HOW TO COMPLETE THIS TASK:
Without the pictures, set down every record below exactly as it reads.
##############################
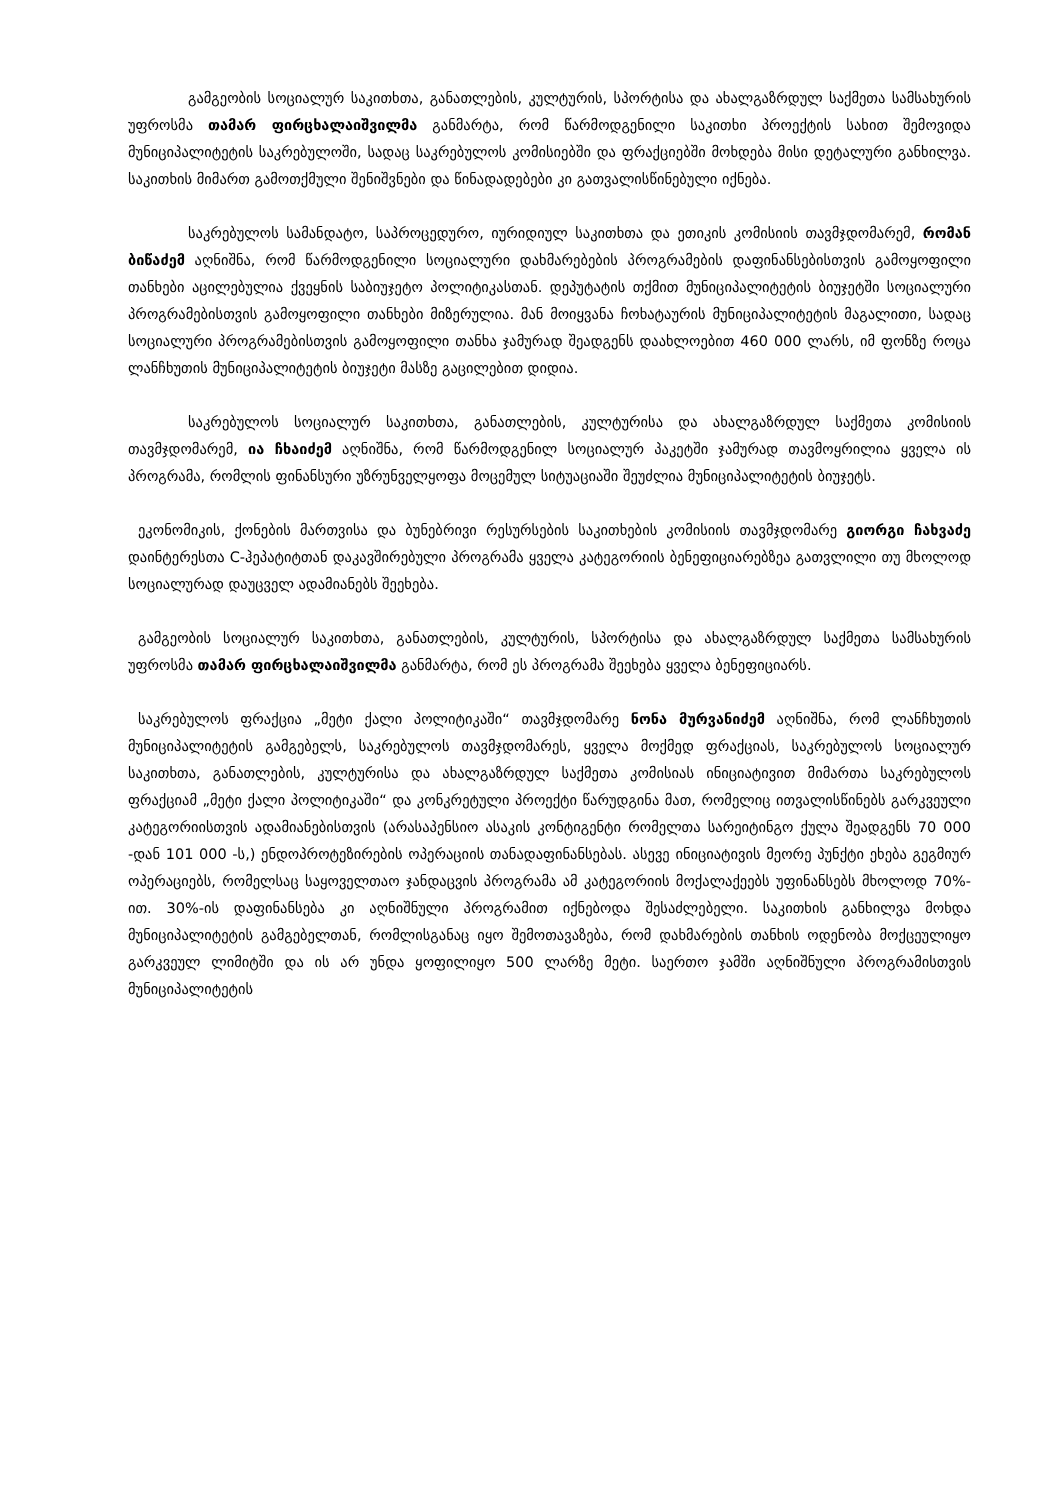გამგეობის სოციალურ საკითხთა, განათლების, კულტურის, სპორტისა და ახალგაზრდულ საქმეთა სამსახურის უფროსმა თამარ ფირცხალაიშვილმა განმარტა, რომ წარმოდგენილი საკითხი პროექტის სახით შემოვიდა მუნიციპალიტეტის საკრებულოში, სადაც საკრებულოს კომისიებში და ფრაქციებში მოხდება მისი დეტალური განხილვა. საკითხის მიმართ გამოთქმული შენიშვნები და წინადადებები კი გათვალისწინებული იქნება.
საკრებულოს სამანდატო, საპროცედურო, იურიდიულ საკითხთა და ეთიკის კომისიის თავმჯდომარემ, რომან ბიწაძემ აღნიშნა, რომ წარმოდგენილი სოციალური დახმარებების პროგრამების დაფინანსებისთვის გამოყოფილი თანხები აცილებულია ქვეყნის საბიუჯეტო პოლიტიკასთან. დეპუტატის თქმით მუნიციპალიტეტის ბიუჯეტში სოციალური პროგრამებისთვის გამოყოფილი თანხები მიზერულია. მან მოიყვანა ჩოხატაურის მუნიციპალიტეტის მაგალითი, სადაც სოციალური პროგრამებისთვის გამოყოფილი თანხა ჯამურად შეადგენს დაახლოებით 460 000 ლარს, იმ ფონზე როცა ლანჩხუთის მუნიციპალიტეტის ბიუჯეტი მასზე გაცილებით დიდია.
საკრებულოს სოციალურ საკითხთა, განათლების, კულტურისა და ახალგაზრდულ საქმეთა კომისიის თავმჯდომარემ, ია ჩხაიძემ აღნიშნა, რომ წარმოდგენილ სოციალურ პაკეტში ჯამურად თავმოყრილია ყველა ის პროგრამა, რომლის ფინანსური უზრუნველყოფა მოცემულ სიტუაციაში შეუძლია მუნიციპალიტეტის ბიუჯეტს.
ეკონომიკის, ქონების მართვისა და ბუნებრივი რესურსების საკითხების კომისიის თავმჯდომარე გიორგი ჩახვაძე დაინტერესთა C-ჰეპატიტთან დაკავშირებული პროგრამა ყველა კატეგორიის ბენეფიციარებზეა გათვლილი თუ მხოლოდ სოციალურად დაუცველ ადამიანებს შეეხება.
გამგეობის სოციალურ საკითხთა, განათლების, კულტურის, სპორტისა და ახალგაზრდულ საქმეთა სამსახურის უფროსმა თამარ ფირცხალაიშვილმა განმარტა, რომ ეს პროგრამა შეეხება ყველა ბენეფიციარს.
საკრებულოს ფრაქცია „მეტი ქალი პოლიტიკაში“ თავმჯდომარე ნონა მურვანიძემ აღნიშნა, რომ ლანჩხუთის მუნიციპალიტეტის გამგებელს, საკრებულოს თავმჯდომარეს, ყველა მოქმედ ფრაქციას, საკრებულოს სოციალურ საკითხთა, განათლების, კულტურისა და ახალგაზრდულ საქმეთა კომისიას ინიციატივით მიმართა საკრებულოს ფრაქციამ „მეტი ქალი პოლიტიკაში“ და კონკრეტული პროექტი წარუდგინა მათ, რომელიც ითვალისწინებს გარკვეული კატეგორიისთვის ადამიანებისთვის (არასაპენსიო ასაკის კონტიგენტი რომელთა სარეიტინგო ქულა შეადგენს 70 000 -დან 101 000 -ს,) ენდოპროტეზირების ოპერაციის თანადაფინანსებას. ასევე ინიციატივის მეორე პუნქტი ეხება გეგმიურ ოპერაციებს, რომელსაც საყოველთაო ჯანდაცვის პროგრამა ამ კატეგორიის მოქალაქეებს უფინანსებს მხოლოდ 70%-ით. 30%-ის დაფინანსება კი აღნიშნული პროგრამით იქნებოდა შესაძლებელი. საკითხის განხილვა მოხდა მუნიციპალიტეტის გამგებელთან, რომლისგანაც იყო შემოთავაზება, რომ დახმარების თანხის ოდენობა მოქცეულიყო გარკვეულ ლიმიტში და ის არ უნდა ყოფილიყო 500 ლარზე მეტი. საერთო ჯამში აღნიშნული პროგრამისთვის მუნიციპალიტეტის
##############################
WRITTEN RESPONSE:
გამგეობის სოციალურ საკითხთა, განათლების, კულტურის, სპორტისა და ახალგაზრდულ საქმეთა სამსახურის უფროსმა თამარ ფირცხალაიშვილმა განმარტა, რომ წარმოდგენილი საკითხი პროექტის სახით შემოვიდა მუნიციპალიტეტის საკრებულოში, სადაც საკრებულოს კომისიებში და ფრაქციებში მოხდება მისი დეტალური განხილვა. საკითხის მიმართ გამოთქმული შენიშვნები და წინადადებები კი გათვალისწინებული იქნება.
საკრებულოს სამანდატო, საპროცედურო, იურიდიულ საკითხთა და ეთიკის კომისიის თავმჯდომარემ, რომან ბიწაძემ აღნიშნა, რომ წარმოდგენილი სოციალური დახმარებების პროგრამების დაფინანსებისთვის გამოყოფილი თანხები აცილებულია ქვეყნის საბიუჯეტო პოლიტიკასთან. დეპუტატის თქმით მუნიციპალიტეტის ბიუჯეტში სოციალური პროგრამებისთვის გამოყოფილი თანხები მიზერულია. მან მოიყვანა ჩოხატაურის მუნიციპალიტეტის მაგალითი, სადაც სოციალური პროგრამებისთვის გამოყოფილი თანხა ჯამურად შეადგენს დაახლოებით 460 000 ლარს, იმ ფონზე როცა ლანჩხუთის მუნიციპალიტეტის ბიუჯეტი მასზე გაცილებით დიდია.
საკრებულოს სოციალურ საკითხთა, განათლების, კულტურისა და ახალგაზრდულ საქმეთა კომისიის თავმჯდომარემ, ია ჩხაიძემ აღნიშნა, რომ წარმოდგენილ სოციალურ პაკეტში ჯამურად თავმოყრილია ყველა ის პროგრამა, რომლის ფინანსური უზრუნველყოფა მოცემულ სიტუაციაში შეუძლია მუნიციპალიტეტის ბიუჯეტს.
ეკონომიკის, ქონების მართვისა და ბუნებრივი რესურსების საკითხების კომისიის თავმჯდომარე გიორგი ჩახვაძე დაინტერესთა C-ჰეპატიტთან დაკავშირებული პროგრამა ყველა კატეგორიის ბენეფიციარებზეა გათვლილი თუ მხოლოდ სოციალურად დაუცველ ადამიანებს შეეხება.
გამგეობის სოციალურ საკითხთა, განათლების, კულტურის, სპორტისა და ახალგაზრდულ საქმეთა სამსახურის უფროსმა თამარ ფირცხალაიშვილმა განმარტა, რომ ეს პროგრამა შეეხება ყველა ბენეფიციარს.
საკრებულოს ფრაქცია „მეტი ქალი პოლიტიკაში“ თავმჯდომარე ნონა მურვანიძემ აღნიშნა, რომ ლანჩხუთის მუნიციპალიტეტის გამგებელს, საკრებულოს თავმჯდომარეს, ყველა მოქმედ ფრაქციას, საკრებულოს სოციალურ საკითხთა, განათლების, კულტურისა და ახალგაზრდულ საქმეთა კომისიას ინიციატივით მიმართა საკრებულოს ფრაქციამ „მეტი ქალი პოლიტიკაში“ და კონკრეტული პროექტი წარუდგინა მათ, რომელიც ითვალისწინებს გარკვეული კატეგორიისთვის ადამიანებისთვის (არასაპენსიო ასაკის კონტიგენტი რომელთა სარეიტინგო ქულა შეადგენს 70 000 -დან 101 000 -ს,) ენდოპროტეზირების ოპერაციის თანადაფინანსებას. ასევე ინიციატივის მეორე პუნქტი ეხება გეგმიურ ოპერაციებს, რომელსაც საყოველთაო ჯანდაცვის პროგრამა ამ კატეგორიის მოქალაქეებს უფინანსებს მხოლოდ 70%-ით. 30%-ის დაფინანსება კი აღნიშნული პროგრამით იქნებოდა შესაძლებელი. საკითხის განხილვა მოხდა მუნიციპალიტეტის გამგებელთან, რომლისგანაც იყო შემოთავაზება, რომ დახმარების თანხის ოდენობა მოქცეულიყო გარკვეულ ლიმიტში და ის არ უნდა ყოფილიყო 500 ლარზე მეტი. საერთო ჯამში აღნიშნული პროგრამისთვის მუნიციპალიტეტის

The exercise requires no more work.